The Architect
Ivar Tengbom won the architectural competition for Stockholm’s long-awaited concert hall.
Ivar Tengbom (1878–1968) was a Swedish architect and civil servant. Among his most renowned works are Konserthuset and the Matchstick Palace (Tändstickspalatset).
He completed his secondary education at the Higher General Grammar School in Skara and went on to study at Chalmers University of Technology in Gothenburg and at the Royal Academy of Fine Arts in Stockholm, which he left in 1901 having been awarded the Royal Medal. Study trips followed to Denmark in 1903 and to France in 1905–06. Tengbom served as Professor at the Royal Institute of Art from 1915 to 1920.
In 1906, Tengbom founded the architectural practice Tengbom Architects. Within a decade, the firm employed 25 people. His son Anders Tengbom (1911–2009), along with his grandsons, the interior architect Jonas Tengbom and the architect Svante Tengbom, also worked at Tengbom Architects, carrying forward Ivar Tengbom’s legacy.
In 2006, Tengbom Architects celebrated its centenary and is thus one of the oldest architectural practices in the world still in operation.
Together with his partner Ernst Torulf, Tengbom took part in a series of competitions between 1903 and 1912 that marked the breakthrough of National Romanticism in Sweden. They were awarded second prize for Engelbrekt Church (1906) and won first prize for Borås Town Hall (1907) and Högalid Church (1911).
In 1920, Ivar Tengbom achieved his major breakthrough when he won the competition to design Konserthuset in Stockholm with his proposal The Red Heart. Constructed between 1924 and 1926, Konserthuset became a complete manifestation of Nordic Classicism in Sweden at the time – internationally recognised under the name Swedish Grace.
In the years that followed, Tengbom was in great demand. Among other projects, he designed several buildings for Stockholm’s Enskilda Bank (1915), the Stockholm School of Economics (1925) at 65 Sveavägen, and the Matchstick Palace (1928) at Kungsträdgården for the financier Ivar Kreuger.

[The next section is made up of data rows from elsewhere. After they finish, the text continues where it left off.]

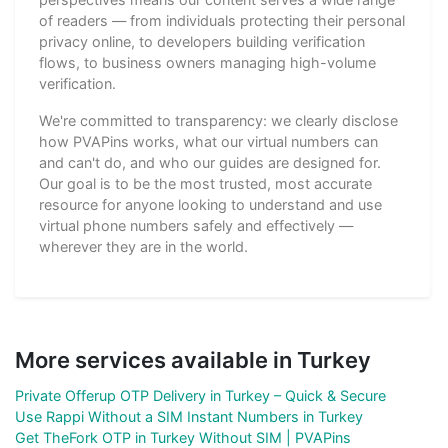
of readers — from individuals protecting their personal
privacy online, to developers building verification
flows, to business owners managing high-volume
verification.
We're committed to transparency: we clearly disclose
how PVAPins works, what our virtual numbers can
and can't do, and who our guides are designed for.
Our goal is to be the most trusted, most accurate
resource for anyone looking to understand and use
virtual phone numbers safely and effectively —
wherever they are in the world.
More services available in Turkey
Private Offerup OTP Delivery in Turkey – Quick & Secure
Use Rappi Without a SIM Instant Numbers in Turkey
Get TheFork OTP in Turkey Without SIM | PVAPins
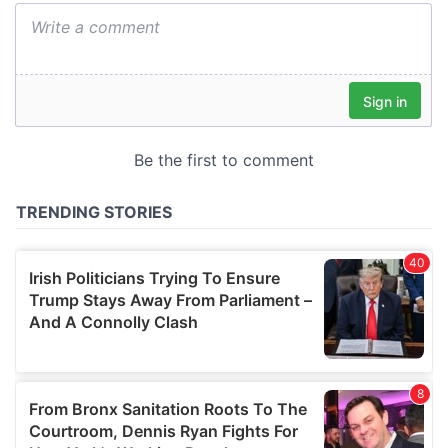
We also share information about your use of our site with
our social media, advertising and analytics partners who
may combine it with other information that you’ve
provided to them or that they’ve collected from your use
of their services.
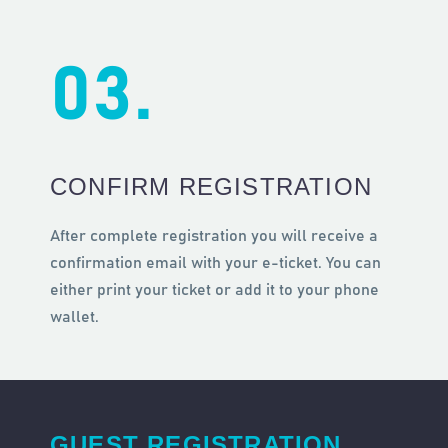
03.
CONFIRM REGISTRATION
After complete registration you will receive a
confirmation email with your e-ticket. You can
either print your ticket or add it to your phone
wallet.
GUEST REGISTRATION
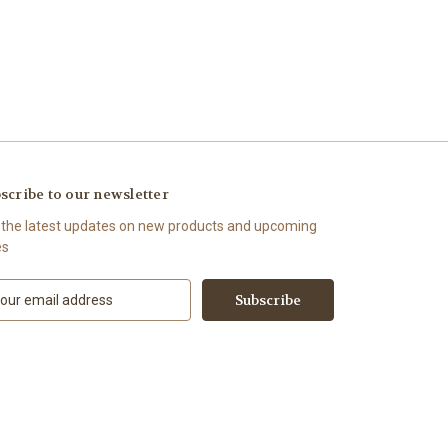
scribe to our newsletter
 the latest updates on new products and upcoming
es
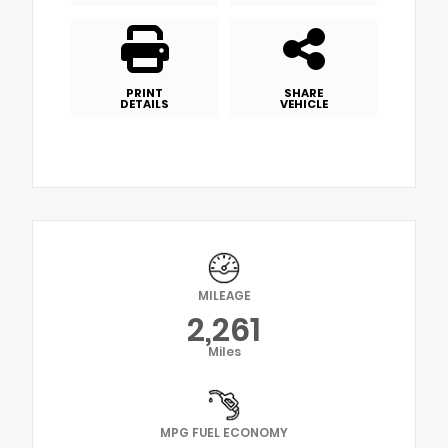
PRINT
SHARE
DETAILS
VEHICLE
MILEAGE
2,261
Miles
MPG FUEL ECONOMY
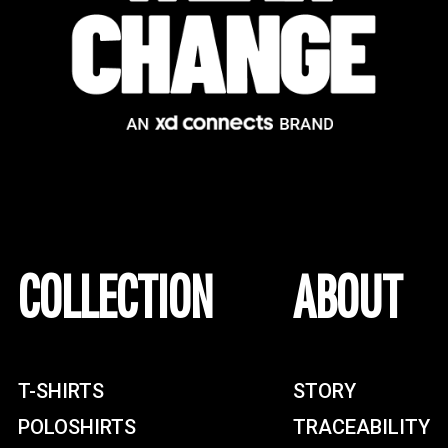
COLLECTION
ABOUT
T-SHIRTS
STORY
POLOSHIRTS
TRACEABILITY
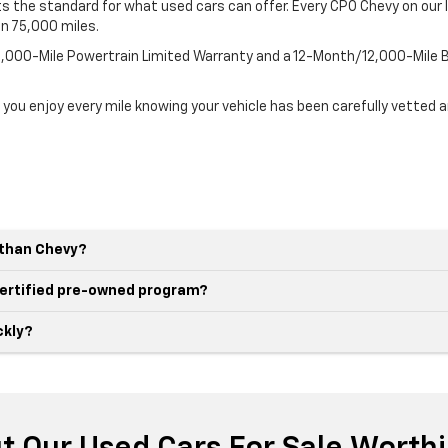
 the standard for what used cars can offer. Every CPO Chevy on our l
an 75,000 miles.
100,000-Mile Powertrain Limited Warranty and a 12-Month/12,000-Mil
 you enjoy every mile knowing your vehicle has been carefully vetted 
r than Chevy?
 certified pre-owned program?
ckly?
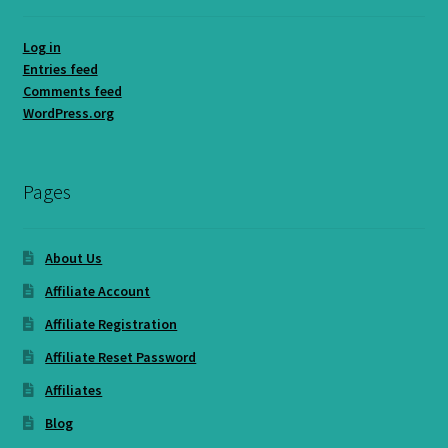
Log in
Entries feed
Comments feed
WordPress.org
Pages
About Us
Affiliate Account
Affiliate Registration
Affiliate Reset Password
Affiliates
Blog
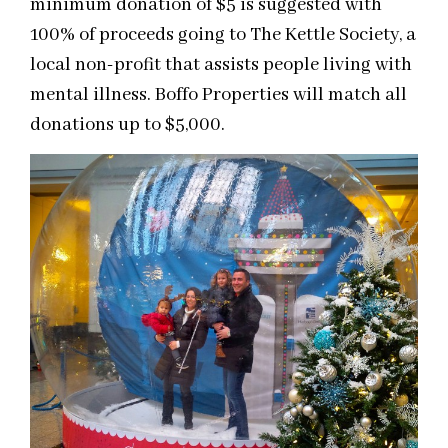
minimum donation of $5 is suggested with
100% of proceeds going to The Kettle Society, a
local non-profit that assists people living with
mental illness. Boffo Properties will match all
donations up to $5,000.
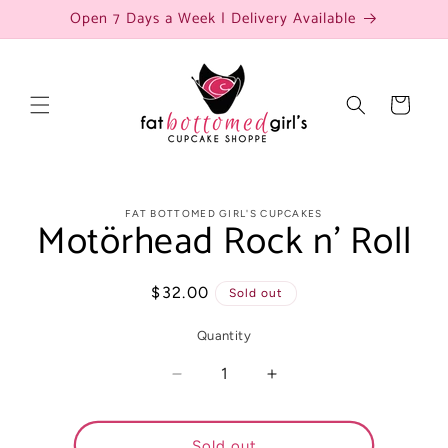
Skip to
Open 7 Days a Week | Delivery Available
content
Cart
Skip to
FAT BOTTOMED GIRL'S CUPCAKES
Motörhead Rock n’ Roll
product
information
Regular
$32.00
Sold out
price
Quantity
Decrease
Increase
quantity
quantity
for
for
Motörhead
Motörhead
Sold out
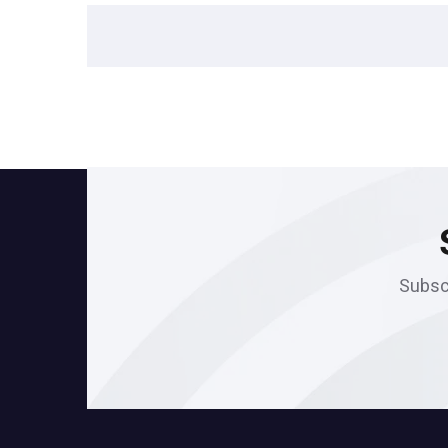
Subscr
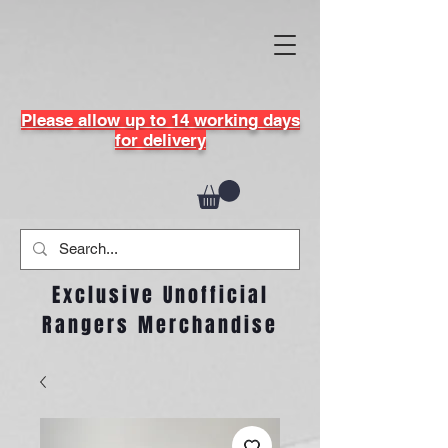
Please allow up to 14 working days
for delivery
Exclusive Unofficial
Rangers Merchandise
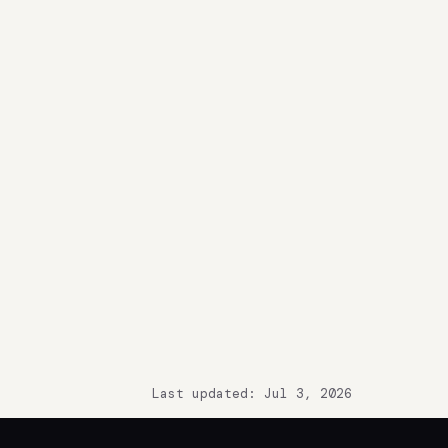
Last updated: Jul 3, 2026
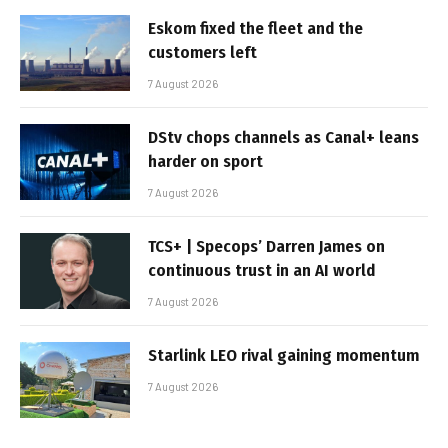
Eskom fixed the fleet and the
customers left
7 August 2026
DStv chops channels as Canal+ leans
harder on sport
7 August 2026
TCS+ | Specops’ Darren James on
continuous trust in an AI world
7 August 2026
Starlink LEO rival gaining momentum
7 August 2026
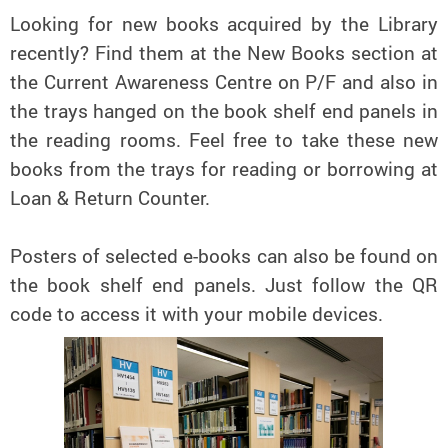
Looking for new books acquired by the Library
recently? Find them at the New Books section at
the Current Awareness Centre on P/F and also in
the trays hanged on the book shelf end panels in
the reading rooms. Feel free to take these new
books from the trays for reading or borrowing at
Loan & Return Counter.
Posters of selected e-books can also be found on
the book shelf end panels. Just follow the QR
code to access it with your mobile devices.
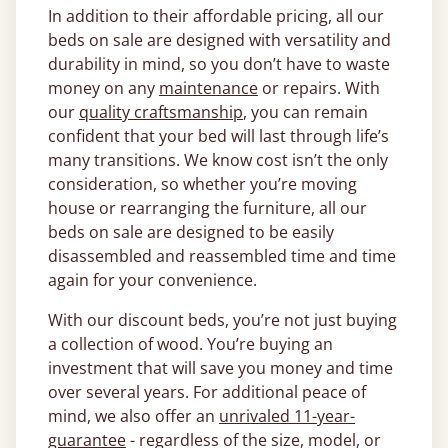
In addition to their affordable pricing, all our
beds on sale are designed with versatility and
durability in mind, so you don’t have to waste
money on any
maintenance
or repairs. With
our
quality craftsmanship
, you can remain
confident that your bed will last through life’s
many transitions. We know cost isn’t the only
consideration, so whether you’re moving
house or rearranging the furniture, all our
beds on sale are designed to be easily
disassembled and reassembled time and time
again for your convenience.
With our discount beds, you’re not just buying
a collection of wood. You’re buying an
investment that will save you money and time
over several years. For additional peace of
mind, we also offer an
unrivaled 11-year-
guarantee
- regardless of the size, model, or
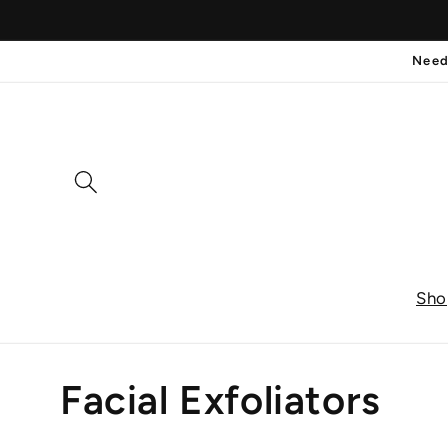
Skip to
content
Need
Sho
C
Facial Exfoliators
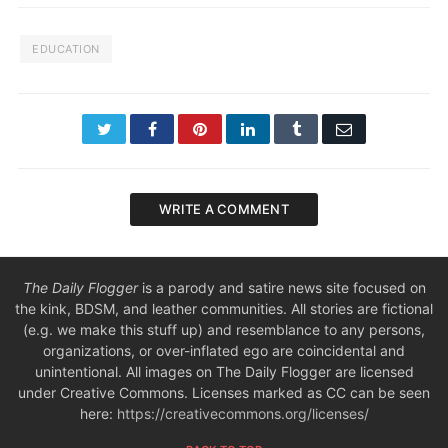
EDUCATION
Twitter
Facebook
Pinterest
LinkedIn
Tumblr
Email
WRITE A COMMENT
The Daily Flogger
is a parody and satire news site focused on
the kink, BDSM, and leather communities. All stories are fictional
(e.g. we make this stuff up) and resemblance to any persons,
organizations, or over-inflated ego are coincidental and
unintentional. All images on The Daily Flogger are licensed
under Creative Commons. Licenses marked as CC can be seen
here:
https://creativecommons.org/licenses/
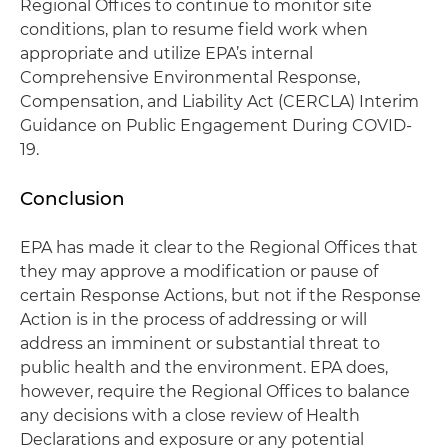
Regional Offices to continue to monitor site
conditions, plan to resume field work when
appropriate and utilize EPA’s internal
Comprehensive Environmental Response,
Compensation, and Liability Act (CERCLA) Interim
Guidance on Public Engagement During COVID-
19.
Conclusion
EPA has made it clear to the Regional Offices that
they may approve a modification or pause of
certain Response Actions, but not if the Response
Action is in the process of addressing or will
address an imminent or substantial threat to
public health and the environment. EPA does,
however, require the Regional Offices to balance
any decisions with a close review of Health
Declarations and exposure or any potential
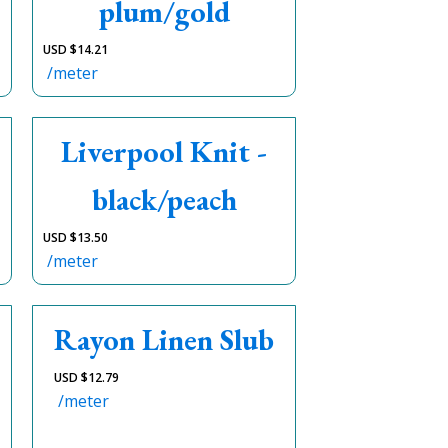
plum/gold
USD $
14.21
/meter
Liverpool Knit -
black/peach
USD $
13.50
/meter
Rayon Linen Slub
USD $
12.79
/meter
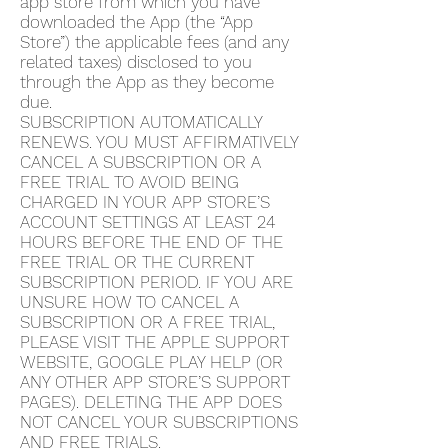
app store from which you have
downloaded the App (the “App
Store”) the applicable fees (and any
related taxes) disclosed to you
through the App as they become
due.
SUBSCRIPTION AUTOMATICALLY
RENEWS. YOU MUST AFFIRMATIVELY
CANCEL A SUBSCRIPTION OR A
FREE TRIAL TO AVOID BEING
CHARGED IN YOUR APP STORE’S
ACCOUNT SETTINGS AT LEAST 24
HOURS BEFORE THE END OF THE
FREE TRIAL OR THE CURRENT
SUBSCRIPTION PERIOD. IF YOU ARE
UNSURE HOW TO CANCEL A
SUBSCRIPTION OR A FREE TRIAL,
PLEASE VISIT THE APPLE SUPPORT
WEBSITE, GOOGLE PLAY HELP (OR
ANY OTHER APP STORE’S SUPPORT
PAGES). DELETING THE APP DOES
NOT CANCEL YOUR SUBSCRIPTIONS
AND FREE TRIALS.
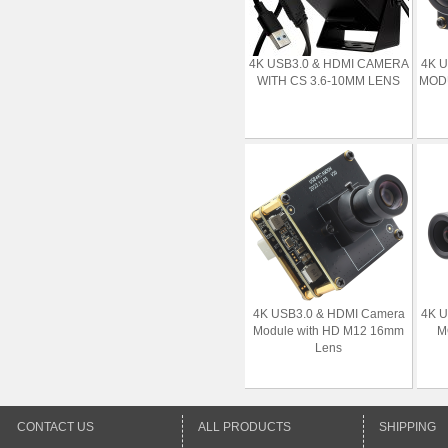
4K USB3.0 & HDMI CAMERA
4K 
WITH CS 3.6-10MM LENS
MODU
4K USB3.0 & HDMI Camera
4K 
Module with HD M12 16mm
M
Lens
CONTACT US
ALL PRODUCTS
SHIPPING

In the early 1930s, like his colleague Gunnar Asplund, Tengbom turned towards a restrained Functionalism. Notable examples include the Esselte Building (1928–34) on Vasagatan, Citypalatset (1930–32) at Norrmalmstorg, the Church of the Ascension (Himmelfärdskyrkan) in Höganäs, and two buildings for the Swedish Tobacco Monopoly (1930–32 and 1933–38) on Maria Bangata. Here, the radical Functionalist Nils Ahrbom was an important collaborator.
Tengbom’s works also include the Värmekyrkan in Norrköping and one of the buildings in the Kåkenhus quarter in Norrköping’s former industrial district, as well as the water tower in Tornparken in Sundbyberg.
One of his final major projects was the Bonnier Building in Stockholm, realised in 1946 together with his son Anders Tengbom following their first prize in the architectural competition of 1937. Between 1947 and 1949, Ivar Tengbom carried out a major remodelling of Skara Cathedral, guided by the principle that interior elements from different periods should complement and interact with one another within the church space.